新型コロナウイルス禍から英国経済が回復に向かう中で、イングランド銀行(英中央銀行)が今週の政策会合で金融緩和を縮小する方法や時期を巡る議論を開始するとの臆測が浮上している。

  エコノミスト調査によれば、英中銀金融政策委員会(MPC)は今年の債券買い入れ目標額を1500億ポンド(約22兆7000億円)で維持する見通し。債券買い入れプログラムを11月に突然終了させずに年内いっぱい継続できるよう、ペースを減速させると見込む投資家もいる。

  そのような措置がとられれば、英中銀MPCは現行の金融緩和策を解除する時期に近く焦点を絞るとの観測が強まるだろう。英中銀は6日、政策決定と併せて経済成長とインフレの見通しを発表するが、この2つは上方修正されることがほぼ確実だ。

  HSBCホールディングスのシニアエコノミスト、エリザベス・マーティンス氏(ロンドン在勤)は、英中銀の動きについて「小規模なテーパリングを決定する公算は大きいと考えている。市場はその用意が十分にできている」と述べ、「購入ペースの縮小が大規模であれば、タカ派的と捉えられるだろう」と指摘した。

  

Slowing the Flow

Tapering pace of purchases allow BOE to keep buying for longer

Source: BOE, Bloomberg calculations

NOTE: Figure for required purchases based on buying needed to hit £875b by the end of 2021, including reinvesting money from expired gilts

  英中銀のベイリー総裁は、経済がインフレを誘発せずに18世紀以降で最悪のリセッション(景気後退)から力強く回復することを後押ししようとしている。バンク・オブ・アメリカ(BofA)やみずほフィナンシャルグループクレディ・スイスなどは英中銀が6日に資産買い入れ計画の微調整を発表すると予想しているが、こうしたアナリストは少数派だ。

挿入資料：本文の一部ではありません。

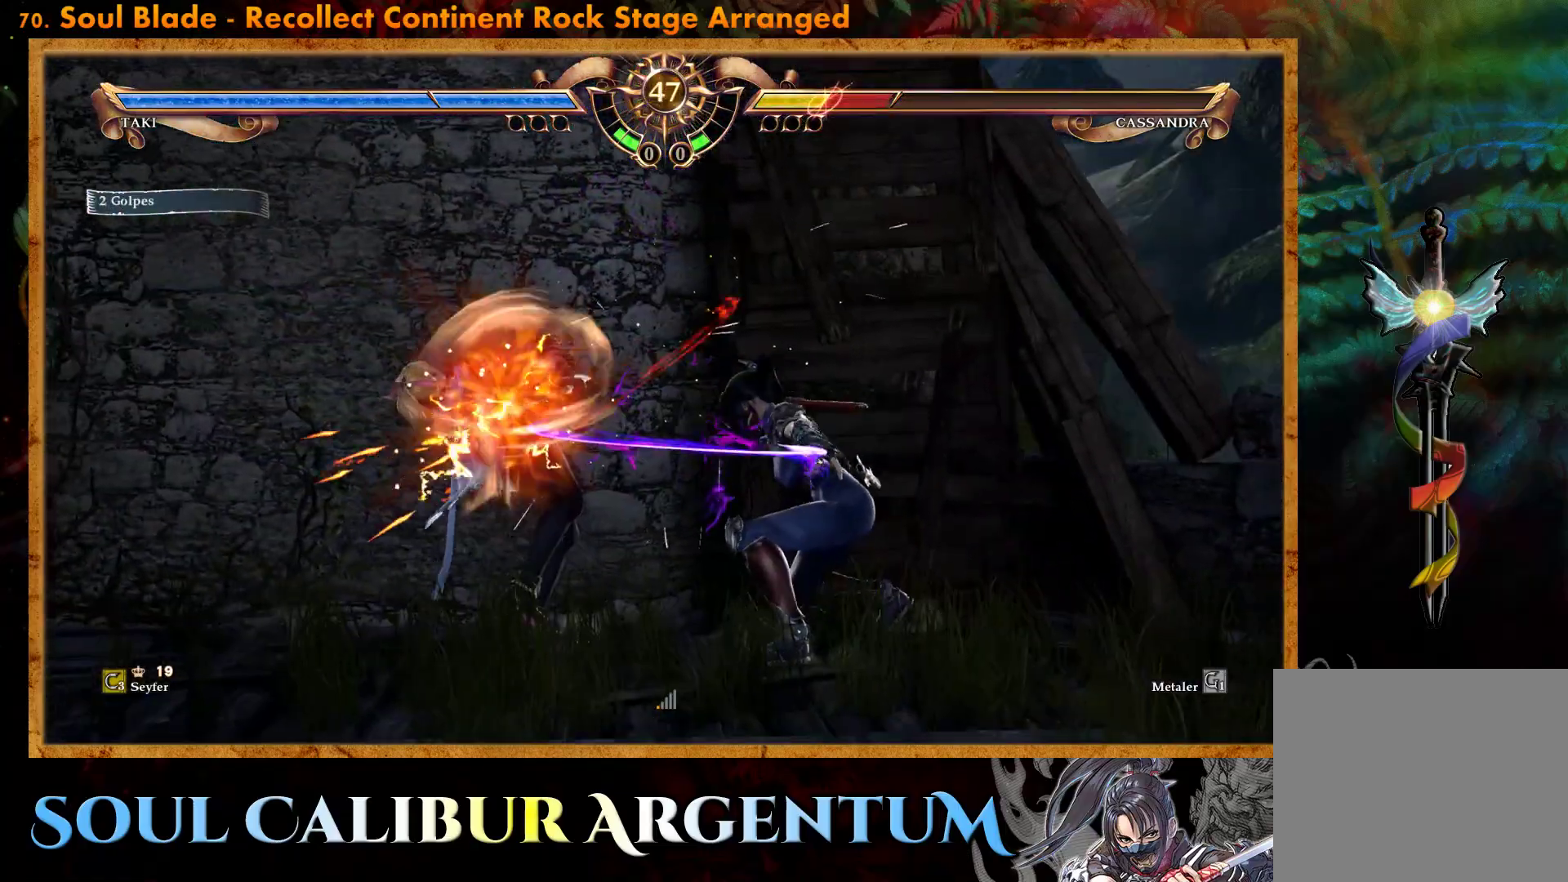
{"buttons": [], "events": [[133, "L2", "down"], [217, "L2", "up"], [283, "L2", "down"], [367, "L2", "up"]]}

  英中銀は週44億ポンドのペースで買い入れを続けている。このペースでは11月初めに目標額に達すると、ラムスデン副総裁が2月に指摘。同副総裁は当時、「年内のある時点でペースを幾分減速させると見込んでいる」と語っていた。

Pandemic Toll

The U.K. borrowed more in 2020-21 than in any year in modern peacetime

Source: Office for Budget Responsibility, Office for National Statistics

原題:
BOE Weighs When to Taper Its Stimulus as U.K. Economy Rebounds(抜粋)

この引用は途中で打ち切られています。